Никита Колтома вынул пятьдесят рублёв; кузнецы взяли деньги и только выпустили старика из железных клещей – как он в ту же минуту с глаз пропал! Смотрит Никита:
– Да куда же он девался?
– Вона! Ищи его теперь, – говорят кузнецы, – ведь он – колдун!
Заказал Никита сковать железный прут в пятьдесят пуд; взял его, подбросил вверх на пятьдесят сажо́н и подставил свою руку: прут выдержал, не изломался.
– Вот этот годится, – сказал Никита и поехал догонять товарищей. Вдруг слышит позади себя голос:
– Никита Колтома, постой!
Оглянулся назад и видит – бежит к нему тот самый старик, которого он от казни выкупил.
– Спасибо тебе, добрый человек, – говорит старик, – что ты меня от злой муки избавил. Ведь я ровно тридцать лет терпел этакое горе! Вот тебе на память подарок: возьми – пригодится.
И даёт ему шапку-невидимку: «Только надень на́ голову – никто тебя не увидит!» Никита взял шапку-невидимку, поблагодарил старика и поскакал дальше.
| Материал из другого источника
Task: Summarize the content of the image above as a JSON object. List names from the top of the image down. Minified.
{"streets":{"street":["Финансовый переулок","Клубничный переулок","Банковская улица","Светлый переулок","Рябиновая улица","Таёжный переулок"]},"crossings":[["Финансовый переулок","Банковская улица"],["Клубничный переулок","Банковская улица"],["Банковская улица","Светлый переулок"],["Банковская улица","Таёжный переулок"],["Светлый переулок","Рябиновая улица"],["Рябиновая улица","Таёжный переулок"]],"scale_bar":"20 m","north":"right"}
Нагнал своих товарищей, и поехали все вместе.
Долго ли, коротко ли, близко ли, далеко ли – подъезжают они к одному дворцу. Кругом тот дворец обнесён высокою железною оградою: ни войти на двор, ни въехать добрым мо́лодцам. Говорит грозный царь:
– Ну, брат Никита, ведь дальше нам ходу нет.
Отвечает Никита Колтома:
– Как не быть ходу, ваше величество! Я всю вселенную изойду, а вам невесту найду. Этая ограда нам не у́держа… Ну-ка, ребята, ломайте ограду, делайте ворота на широкий двор.
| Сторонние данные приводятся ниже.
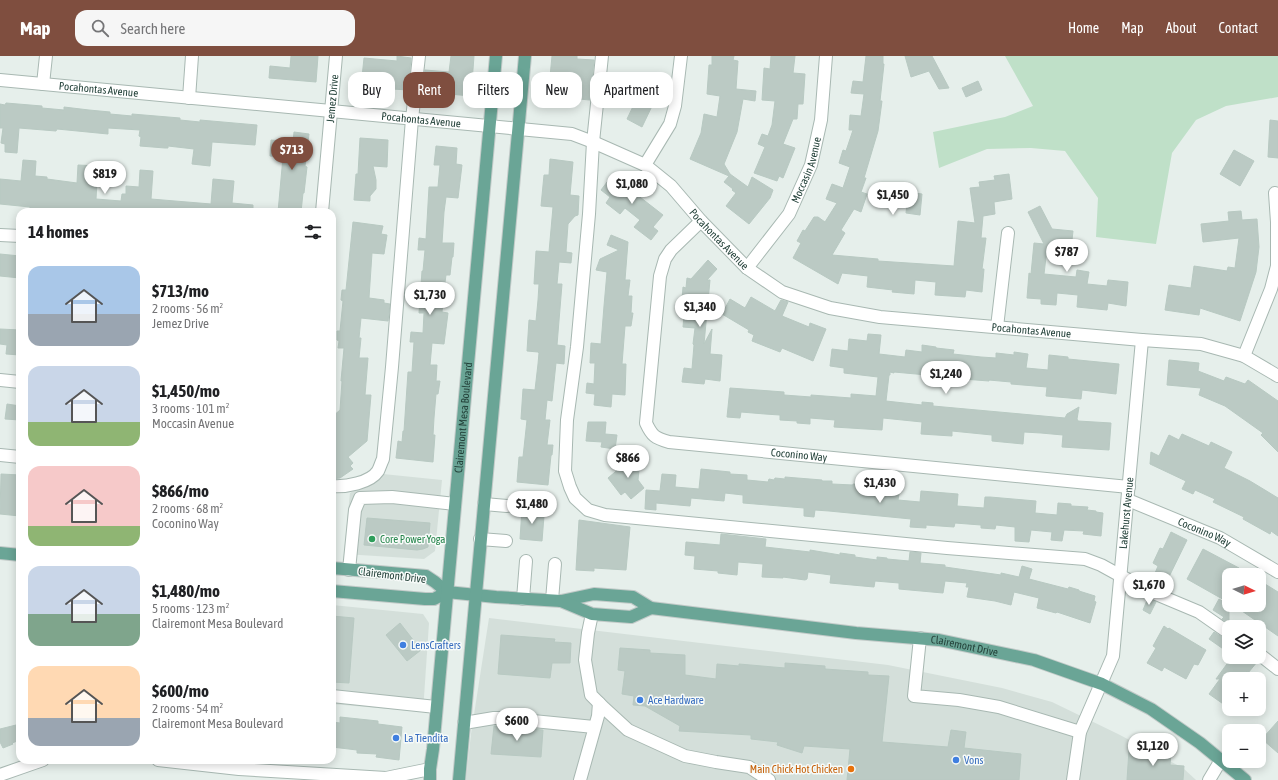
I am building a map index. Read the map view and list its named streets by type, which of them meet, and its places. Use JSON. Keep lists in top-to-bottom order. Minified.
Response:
{"streets":{"main road":["Clairemont Mesa Boulevard","Clairemont Drive"],"street":["Pocahontas Avenue","Jemez Drive","Moccasin Avenue","Coconino Way","Lakehurst Avenue"]},"crossings":[["Pocahontas Avenue","Jemez Drive"],["Pocahontas Avenue","Moccasin Avenue"],["Pocahontas Avenue","Clairemont Mesa Boulevard"],["Pocahontas Avenue","Coconino Way"],["Pocahontas Avenue","Lakehurst Avenue"],["Clairemont Mesa Boulevard","Clairemont Drive"],["Coconino Way","Lakehurst Avenue"],["Lakehurst Avenue","Clairemont Drive"]],"places":["Core Power Yoga","LensCrafters","Ace Hardware","La Tiendita","Vons","Main Chick Hot Chicken"],"north":"right","page":{"header":"Map","search":"Search here","nav":["Home","Map","About","Contact"],"chip":["Buy","Rent","Filters","New","Apartment"],"price":["$713","$819","$1,080","$1,450","$787","$1,730","$1,340","$1,240","$866","$1,430","$1,480","$1,670","$600","$1,120"],"heading":"14 homes","list":[{"name":"$713/mo","note":"2 rooms · 56 m² · Jemez Drive"},{"name":"$1,450/mo","note":"3 rooms · 101 m² · Moccasin Avenue"},{"name":"$866/mo","note":"2 rooms · 68 m² · Coconino Way"},{"name":"$1,480/mo","note":"5 rooms · 123 m² · Clairemont Mesa Boulevard"},{"name":"$600/mo","note":"2 rooms · 54 m² · Clairemont Mesa Boulevard"}],"map_buttons":["+","−"]}}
Добрые мо́лодцы послезали с коней, принялись за ограду, только что ни делали – не могли сломать: стоит ограда, не рушится.
– Эх, братцы, – говорит Никита, – всё-то вы мелко плаваете, нечего на вас мне надеяться, приходится самому хлопотать.
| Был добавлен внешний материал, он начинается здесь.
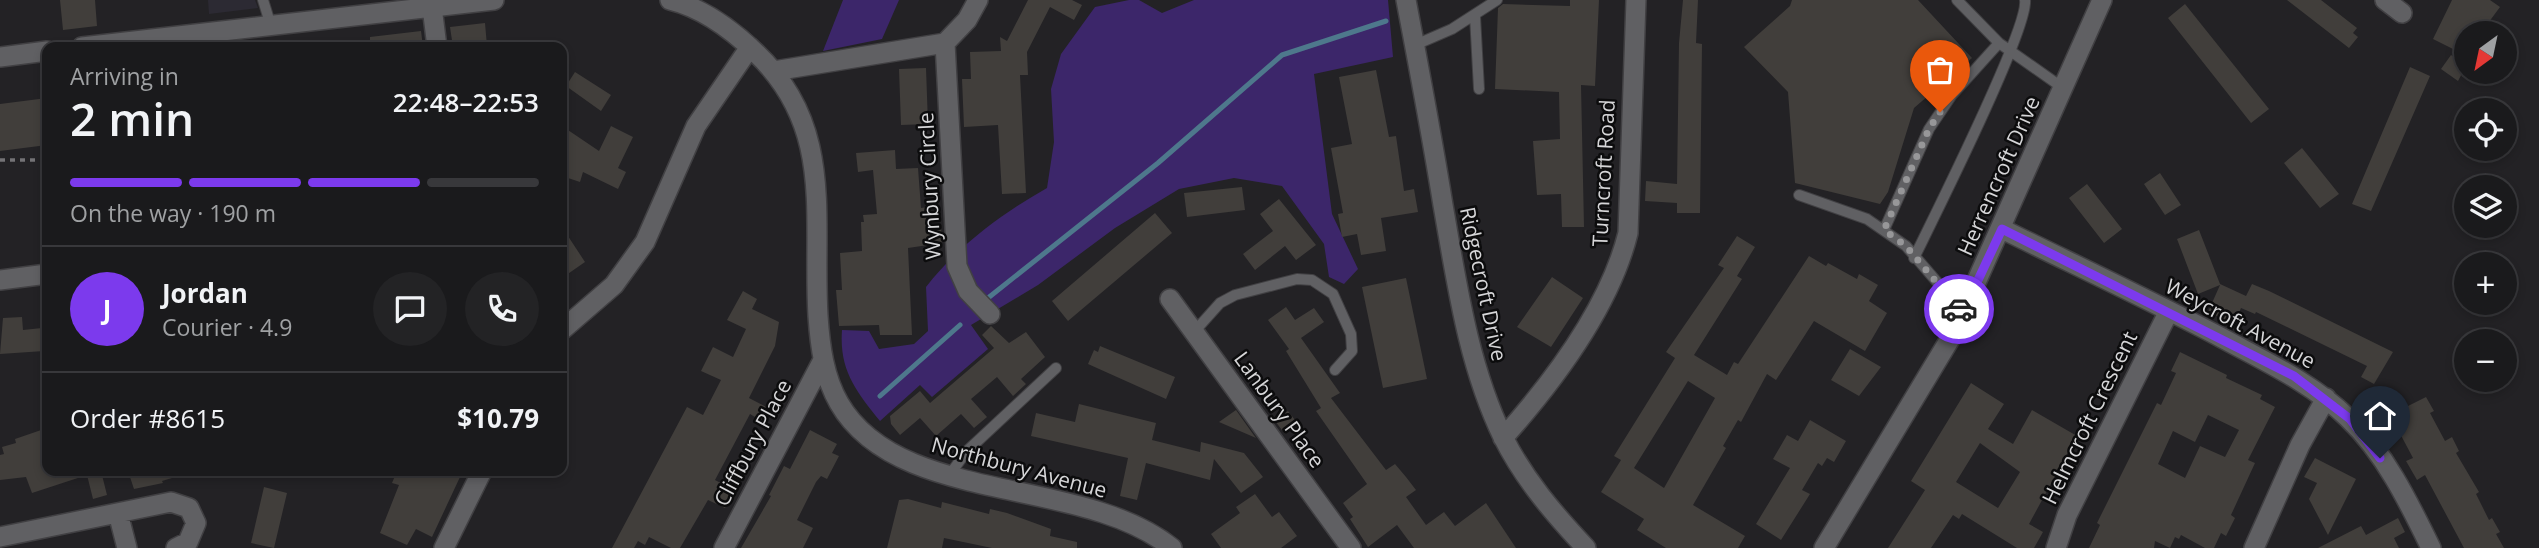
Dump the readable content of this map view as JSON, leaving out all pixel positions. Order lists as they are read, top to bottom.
{
  "streets": {
    "street": [
      "Turncroft Road",
      "Herrencroft Drive",
      "Wynbury Circle",
      "Ridgecroft Drive",
      "Weycroft Avenue",
      "Lanbury Place",
      "Helmcroft Crescent",
      "Cliffbury Place",
      "Northbury Avenue"
    ]
  },
  "crossings": [
    ["Turncroft Road", "Ridgecroft Drive"],
    ["Herrencroft Drive", "Weycroft Avenue"],
    ["Weycroft Avenue", "Helmcroft Crescent"],
    ["Cliffbury Place", "Northbury Avenue"]
  ],
  "north": "bottom left",
  "page": {
    "map_buttons": ["+", "−"],
    "heading": ["2 min", "Arriving in", "22:48–22:53"],
    "panel": [
      "Jordan",
      "Courier · 4.9",
      "Order #8615",
      "$10.79"
    ],
    "bar": "On the way · 190 m",
    "round": "J"
  }
}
Соскочил Никита с своего коня, подошёл к ограде, ухватился богатырскими руками за решётку, дернул раз – и повалил всю ограду наземь. Въехали грозный царь и добрые мо́лодцы на широкий двор и там на зелёном лугу разбили свои шатры белотканные с золотыми узорами; закусили чем бог послал, легли спать и с устатку заснули крепким сном. Всем по шатру досталося; только нет шатра Никите Колтоме. Отыскал он три рогожи дырявые, сделал себе шалаш, лёг на голой земле, а спать не спит, дожидается, что будет.
На заре на утренней проснулась в своём тереме царевна Елена Прекрасная, выглянула в косящатое окошечко и усмотрела: стоят на зелёном лугу тринадцать белотканных шатров, золотыми цветами вышиты, а впереди всех стоит шалаш – из рогож сделан.